Here was where I met Linda again, five years after we’d both left Elysian Street for Senior Schools. She was tall, slim, short-skirted, mature, self-confident, long blonde hair, and not quite 16. I was ten weeks younger than her and none of those things.
She (re)introduced me to old mates who’ve been friends to this day, but we knocked around a bit only for about ten months before drifting apart again. On Stockport Road, a little further on, we met up again, after another decade. Her father had died, I’d written a letter of sympathy, we’d arranged to meet one Tuesday night, at a now long-demolished small Sports Centre, where she and a bunch of her colleagues played badminton every week.
Typically, I got it wrong and went straight to the little pub adjacent, where they had a drink afterwards. She rushed in after me, looking worried, went straight past me at the bar. Not without a little trepidation, I took up my pint and followed her: this time she saw through the beard.
She was married, she was a computer programmer, she wore her hair short (I never saw it long again). We were friends for fifteen years. She named her first son after me, I thought of her as another sister: she was certainly closer than my actual sister was. But after she divorced her husband, she became distant: when she moved to Leeds and re-married, that was it. I haven’t seen or heard from her in two decades.
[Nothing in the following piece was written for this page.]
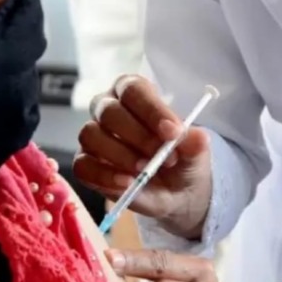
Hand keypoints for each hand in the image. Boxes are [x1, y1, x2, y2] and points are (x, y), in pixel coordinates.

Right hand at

Apart from a half mile of Mount Road, the rest of the journey used none of the old 169/170 route until I got off in a much-changed street at the back of the Gorton Tesco’s. This was the last stop, in intent and energy. One final bus journey on the 203, the fifth of the day, eventless and thought-less until I’m home, where I relaxed and watched Manchester United win their FA Cup Semi-Final. They’re playing the Final opposite the Prince Harry/Meghan Markle wedding: I wonder which one I’ll watch?
But it’s true: I should get out more often. Travel stimulates the mind. I remember so many things when I visit places I no longer go. There are miniature autobiographies in bus-routes.